Behind-the-scenes chaos
As it so happens, the behind-the-scenes drama in Supernova is far more interesting than the actual finished film. Originally, Australian director Geoffrey Wright signed on to direct, with Vincent D’Onofrio set to star. Weeks before the project was due to start shooting, Wright left the production due to, what else, “creative differences,” and D’Onofrio soon followed. Spader replaced D’Onofrio and campaigned for Walter Hill to take on directing duties. Hill, who had directed several movies and produced a few of the Alien entries, changed the screenplay and faced a hastened production schedule, claiming the budget was cut during the shoot. After filming wrapped, Hill spent a while in post-production with few visual effects ready. Still, MGM went on with a test screening, which went poorly, as Hill had predicted. Following the negative test screening, Hill quit the project.
Jack Sholder, director of B-level horror movies like Alone in the Dark and A Nightmare on Elm Street 2: Freddy’s Revenge, was hired to re-edit the movie. Sholder changed many aspects of Hill’s version, from the score to the voice of the ship’s computer. However, that version also didn’t work, and MGM tried to go back to Hill, whose demands they refused to meet. This is the point in our story where things get really wild as Francis Ford Coppola enters the fray. Yes, Francis Ford Coppola, director of The Godfather trilogy and The Conversation.
See, Coppola was an MGM board member, and he was brought in to save the film as only a five-time Oscar winner could. Coppola’s main contribution was adding a sex scene between Bassett and Spader’s characters without using Bassett or Spader. Instead, Coppola chose to use footage from Facinelli and Tunney’s sex scene, hiding their faces and darkening Tunney’s skin. If that sounds way too bizarre and nonsensical, it’s because it kind of is, and the movie is not any better for it. Indeed, the scene lasts two seconds and doesn’t achieve what Coppola wanted: to improve the relationship between Bassett and Spader’s characters, supposedly the central romance in the story.
Super-flopa
Sadly, Supernova is a mess of a movie without any structure or purpose. It tries to tell a fairly straightforward story without even attempting to introduce any semblance of stakes or emotional connection. The characters are thin, the dialogue way too contrived to be so basic, and the production values too cheap-looking to pass as a prestigious sci-fi vehicle. Today, the film’s legacy is all about the behind-the-scenes mess and how much it derailed the finished product.

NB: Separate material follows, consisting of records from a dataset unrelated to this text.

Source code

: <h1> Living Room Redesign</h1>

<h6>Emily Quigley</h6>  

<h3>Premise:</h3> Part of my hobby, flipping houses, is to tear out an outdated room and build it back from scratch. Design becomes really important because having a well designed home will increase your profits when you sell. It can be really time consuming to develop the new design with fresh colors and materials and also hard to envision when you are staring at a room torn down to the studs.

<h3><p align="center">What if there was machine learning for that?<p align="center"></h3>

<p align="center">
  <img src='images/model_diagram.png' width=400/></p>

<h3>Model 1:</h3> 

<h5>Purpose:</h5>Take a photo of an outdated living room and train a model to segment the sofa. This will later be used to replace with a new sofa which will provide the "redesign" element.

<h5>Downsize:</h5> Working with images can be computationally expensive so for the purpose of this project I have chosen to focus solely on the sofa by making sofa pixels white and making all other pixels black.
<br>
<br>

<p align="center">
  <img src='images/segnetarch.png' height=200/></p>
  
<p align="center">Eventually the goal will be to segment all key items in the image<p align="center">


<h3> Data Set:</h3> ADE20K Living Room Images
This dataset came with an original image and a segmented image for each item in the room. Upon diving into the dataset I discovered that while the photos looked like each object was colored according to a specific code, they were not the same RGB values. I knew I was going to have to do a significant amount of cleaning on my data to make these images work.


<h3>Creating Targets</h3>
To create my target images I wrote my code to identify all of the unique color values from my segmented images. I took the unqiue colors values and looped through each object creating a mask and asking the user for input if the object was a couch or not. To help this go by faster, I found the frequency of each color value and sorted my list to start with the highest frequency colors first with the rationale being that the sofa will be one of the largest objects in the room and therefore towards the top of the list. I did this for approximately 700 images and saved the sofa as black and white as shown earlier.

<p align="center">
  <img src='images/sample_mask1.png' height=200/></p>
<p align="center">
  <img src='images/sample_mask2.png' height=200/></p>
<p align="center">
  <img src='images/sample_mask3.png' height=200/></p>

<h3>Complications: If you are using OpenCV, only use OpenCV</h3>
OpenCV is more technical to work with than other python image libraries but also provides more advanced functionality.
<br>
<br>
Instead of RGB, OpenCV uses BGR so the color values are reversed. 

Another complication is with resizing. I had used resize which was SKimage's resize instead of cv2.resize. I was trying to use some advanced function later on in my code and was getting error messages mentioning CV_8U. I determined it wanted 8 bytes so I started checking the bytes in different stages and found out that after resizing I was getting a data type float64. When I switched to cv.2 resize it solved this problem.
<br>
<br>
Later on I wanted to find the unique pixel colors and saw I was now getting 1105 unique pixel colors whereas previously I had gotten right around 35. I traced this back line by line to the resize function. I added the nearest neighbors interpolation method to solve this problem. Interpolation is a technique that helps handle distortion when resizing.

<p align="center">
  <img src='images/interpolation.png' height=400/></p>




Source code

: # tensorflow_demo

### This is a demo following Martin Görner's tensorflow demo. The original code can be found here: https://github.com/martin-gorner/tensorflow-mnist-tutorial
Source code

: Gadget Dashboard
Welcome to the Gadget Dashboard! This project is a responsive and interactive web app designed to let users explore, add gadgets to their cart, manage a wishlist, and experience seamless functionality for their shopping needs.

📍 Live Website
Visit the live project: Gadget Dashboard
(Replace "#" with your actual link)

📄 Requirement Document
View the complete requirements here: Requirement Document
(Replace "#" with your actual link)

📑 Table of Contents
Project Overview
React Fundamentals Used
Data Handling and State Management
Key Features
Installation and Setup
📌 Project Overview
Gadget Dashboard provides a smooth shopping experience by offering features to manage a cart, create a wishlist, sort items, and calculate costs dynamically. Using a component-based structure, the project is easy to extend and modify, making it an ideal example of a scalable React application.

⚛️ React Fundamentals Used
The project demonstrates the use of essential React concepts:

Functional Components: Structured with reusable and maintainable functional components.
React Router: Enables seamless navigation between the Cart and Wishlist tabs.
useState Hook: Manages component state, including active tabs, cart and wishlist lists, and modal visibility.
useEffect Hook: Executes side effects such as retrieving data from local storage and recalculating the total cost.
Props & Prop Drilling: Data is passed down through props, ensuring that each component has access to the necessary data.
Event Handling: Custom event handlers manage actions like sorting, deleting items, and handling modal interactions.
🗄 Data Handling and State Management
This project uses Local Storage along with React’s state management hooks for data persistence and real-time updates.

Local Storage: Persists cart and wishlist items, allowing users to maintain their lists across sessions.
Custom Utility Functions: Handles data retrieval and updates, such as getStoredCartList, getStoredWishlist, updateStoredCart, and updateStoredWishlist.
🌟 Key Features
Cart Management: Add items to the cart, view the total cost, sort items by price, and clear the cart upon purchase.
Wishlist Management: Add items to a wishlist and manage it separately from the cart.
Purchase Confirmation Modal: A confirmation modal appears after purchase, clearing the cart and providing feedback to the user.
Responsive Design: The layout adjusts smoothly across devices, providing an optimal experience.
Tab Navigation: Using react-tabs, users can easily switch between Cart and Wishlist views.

Indeed, you can tell this movie went through countless hands, stitched together before being separated and reshaped again, attempting to turn it into something it’s not. That’s probably the main issue with Supernova: it’s a big pile of nothing, way too basic to become anything of value and way too insipid to endure as a camp classic.
Some movies endure as so-bad-they’re-good classics, guilty pleasures that make us laugh or at least enjoy. Supernova isn’t that: It’s lazy and a bit sad, only spiced up by how horny everyone is, yet it does nothing with that. The film desperately tries to be Alien when it should’ve been Armageddon all along. Oh, what could’ve been; we really wouldn’t have missed a thing.
Supernova is available to stream on Tubi.